▶ **WHAT THE TASK REQUIRES**:
The answer must consist only of the lines from the line with "left hip: (148, 146)" to the line with "left knee: (144, 173)", both included, exactly as they stand below.

** Opening RECORD SET block **

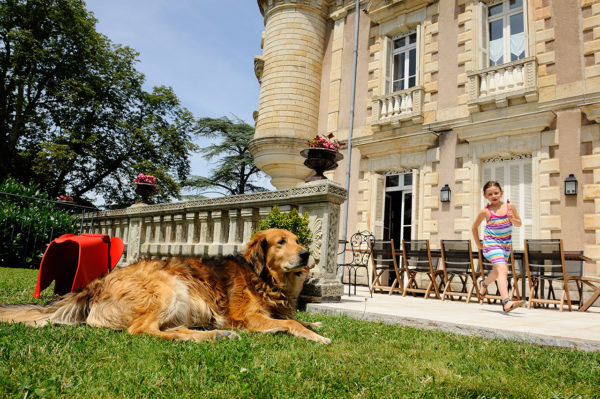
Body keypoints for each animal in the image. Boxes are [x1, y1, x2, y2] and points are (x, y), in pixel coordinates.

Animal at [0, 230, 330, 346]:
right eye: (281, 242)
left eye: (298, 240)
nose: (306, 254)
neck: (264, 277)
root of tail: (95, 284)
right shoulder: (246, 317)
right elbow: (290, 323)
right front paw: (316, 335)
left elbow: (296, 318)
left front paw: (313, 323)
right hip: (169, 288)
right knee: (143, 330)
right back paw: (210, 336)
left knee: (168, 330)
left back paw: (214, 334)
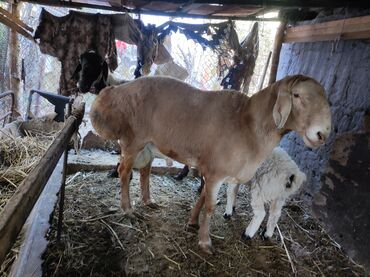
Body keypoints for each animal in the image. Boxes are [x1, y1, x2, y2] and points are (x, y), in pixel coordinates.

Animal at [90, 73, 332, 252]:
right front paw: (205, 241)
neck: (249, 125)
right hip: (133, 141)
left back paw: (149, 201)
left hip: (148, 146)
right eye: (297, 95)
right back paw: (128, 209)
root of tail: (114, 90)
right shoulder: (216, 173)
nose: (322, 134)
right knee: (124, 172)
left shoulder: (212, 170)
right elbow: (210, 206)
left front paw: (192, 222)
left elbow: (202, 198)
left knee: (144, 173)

** Closing RECORD SET block **
** Opening RECORD SET block **

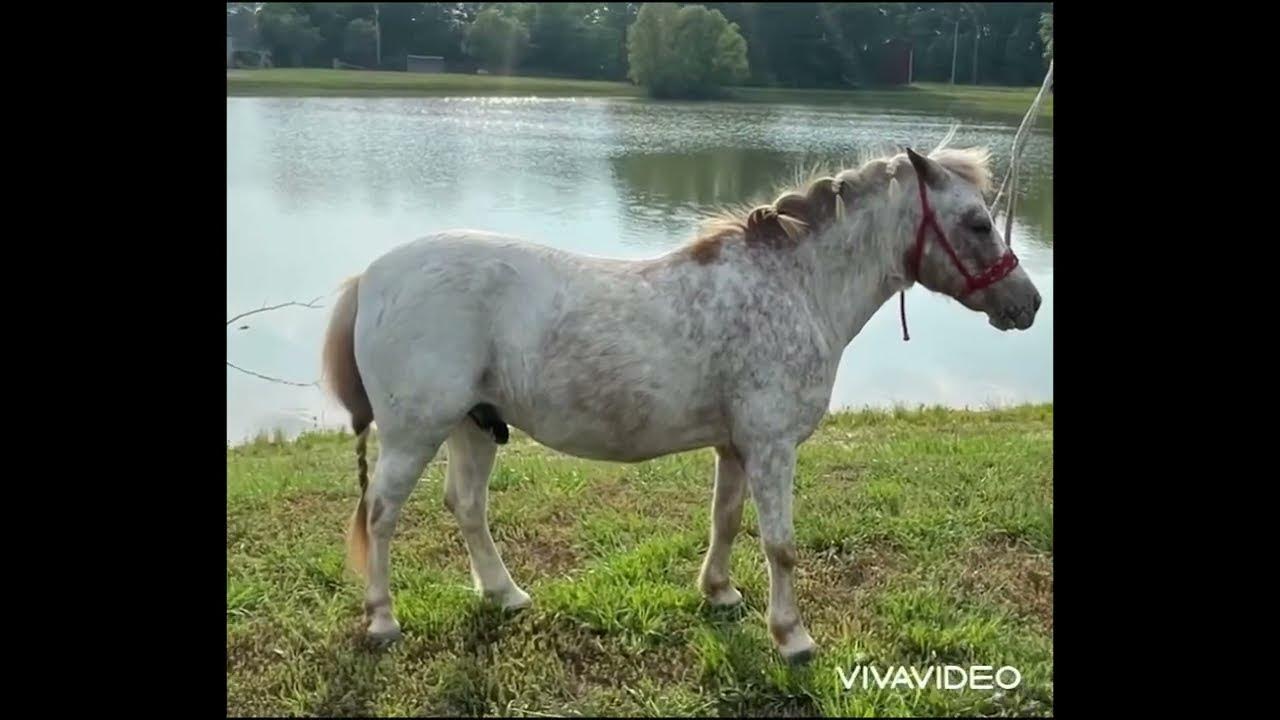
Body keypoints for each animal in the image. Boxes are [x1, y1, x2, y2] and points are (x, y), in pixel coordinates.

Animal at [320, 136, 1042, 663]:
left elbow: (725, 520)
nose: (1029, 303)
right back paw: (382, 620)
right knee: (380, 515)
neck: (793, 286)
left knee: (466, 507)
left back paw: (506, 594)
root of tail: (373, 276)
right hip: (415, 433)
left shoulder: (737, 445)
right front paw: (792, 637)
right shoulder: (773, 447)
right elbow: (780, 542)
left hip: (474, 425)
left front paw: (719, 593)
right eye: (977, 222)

** Closing RECORD SET block **

▶ **RESPONSE BOX**:
left hip: (148, 146)
right eye: (297, 95)
right back paw: (128, 209)
root of tail: (114, 90)
right shoulder: (216, 173)
nose: (322, 134)
right knee: (124, 172)
left shoulder: (212, 170)
right elbow: (210, 206)
left front paw: (192, 222)
left elbow: (202, 198)
left knee: (144, 173)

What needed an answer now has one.